After Madame Flora, the protagonist of Menotti's The Medium at Stratford, Ontario in 1974, she sang Brangäne in Tristan und Isolde at Montreal in 1975. She made her Metropolitan Opera debut the same year, as Erda in Das Rheingold and Götterdämmerung in a complete cycle of Wagner's Ring, and returned the following year for Ulrica in Verdi's Un ballo in maschera, commuting to Toronto during rehearsals to sing Charlotte in Massenet's Werther.

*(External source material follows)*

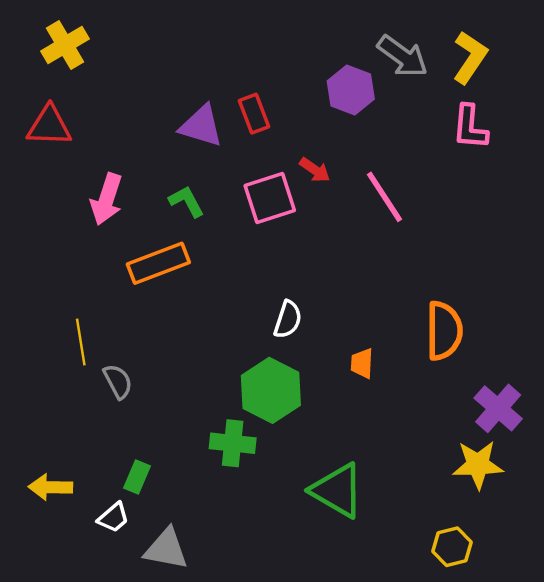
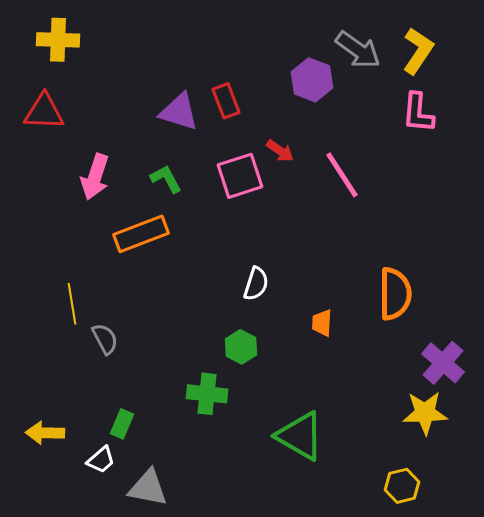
yellow cross: (65, 45) -> (58, 40), turned 33
green hexagon: (271, 390) -> (241, 347), size x0.6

The year 1976 was unusually busy for Forrester, who also sang Dalila in Saint-Saëns' Samson et Dalila at Dallas, as well as the old Countess in Tchaikovsky's The Queen of Spades in Ottawa. The Countess became one of her favourite roles, and she sang it throughout her career. Eschewing all sentimentality, Forrester made her an unpleasant character, only softening for the little aria remembered from Grétry's Richard, Coeur de Lion, which she sang in a tiny, beautifully projected thread of tone.

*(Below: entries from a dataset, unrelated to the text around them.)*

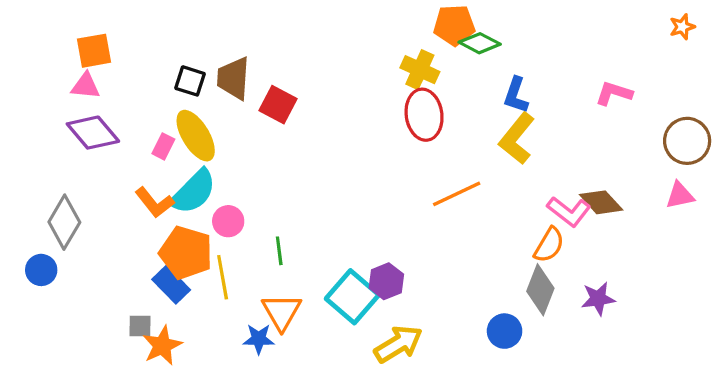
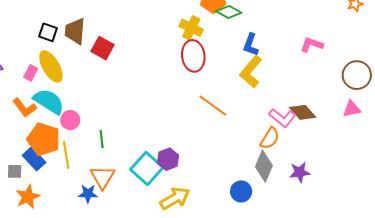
cyan semicircle: (193, 192) -> (49, 101), turned -104
orange line: (457, 194) -> (213, 106), turned 60
gray square: (140, 326) -> (15, 171), moved

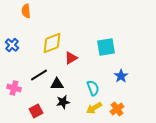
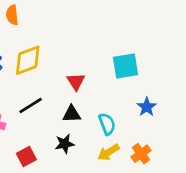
yellow diamond: (52, 43) -> (28, 60), moved
red triangle: (71, 58) -> (76, 81), turned -32
black triangle: (57, 84) -> (72, 114), moved

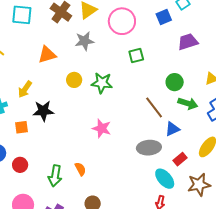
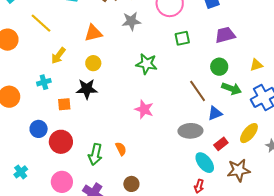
purple trapezoid: (188, 42) -> (225, 35), moved
yellow circle: (74, 80) -> (93, 63), moved
yellow arrow: (25, 89) -> (58, 56), moved
red circle: (20, 165) -> (61, 142), size x1.5

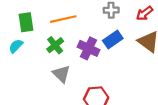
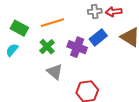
red arrow: (144, 13) -> (114, 12), moved, turned 35
green rectangle: (26, 22) -> (19, 28), turned -48

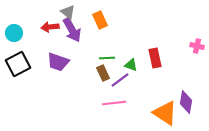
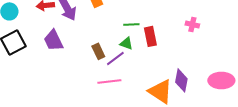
green line: (107, 58) -> (131, 24), moved
purple trapezoid: (58, 62) -> (53, 40), turned 45

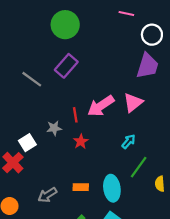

The following year she sang Mistress Quickly in Verdi's Falstaff at Santa Fe. In 1978 she toured China with the Toronto Symphony Orchestra conducted by Andrew Davis. Among the most popular items was Mahler's Des Knaben Wunderhorn song-cycle.

Forrester made another enjoyable new role her own in 1979, Madame de la Haltière, the wicked stepmother in Massenet's Cendrillon in Ottawa, repeating it in San Francisco in 1982 and for New York City Opera in 1983. She took on another elderly battleaxe in the Marquise de Birkenfeld in Donizetti's La fille du régiment, which she sang in Ottawa in 1980, Dallas in 1983 and Montreal in 1993.

After the Witch in Hansel and Gretel for a little light relief at San Diego in 1984, Forrester tackled the most villainous old character of all, Klytemnestra in Strauss' Elektra: this was recorded at a concert performance at the Théâtre des Champs Elysées in Paris in 1984 and is truly hair-raising in its malevolent intensity. She repeated it on stage in Pittsburgh in 1989.

Forrester's final three elderly ladies included two dragons with a genial publican between them: Madame de Croissy, the old Prioress in Dialogues des Carmélites, which she first sang in Toronto in 1986; Auntie, the proprietress of The Bear in Britten's Peter Grimes at Philadelphia; and the Mother in Charpentier's Louise, which she sang in Geneva.

An excellent teacher and a strong advocate of Canadian music and musicians, Forrester was awarded around 30 honorary degrees; she chaired the Canada Council from 1983-1988 and was Chancellor of Wilfrid Laurier University from 1986 to 1990.

Elizabeth Forbes

Maureen Kathleen Stuart Forrester, singer: born Montreal, Canada 25 July 1930; married Eugene Kash 1957 (divorced 1974; one son, four daughters); died Toronto 16 June 2010.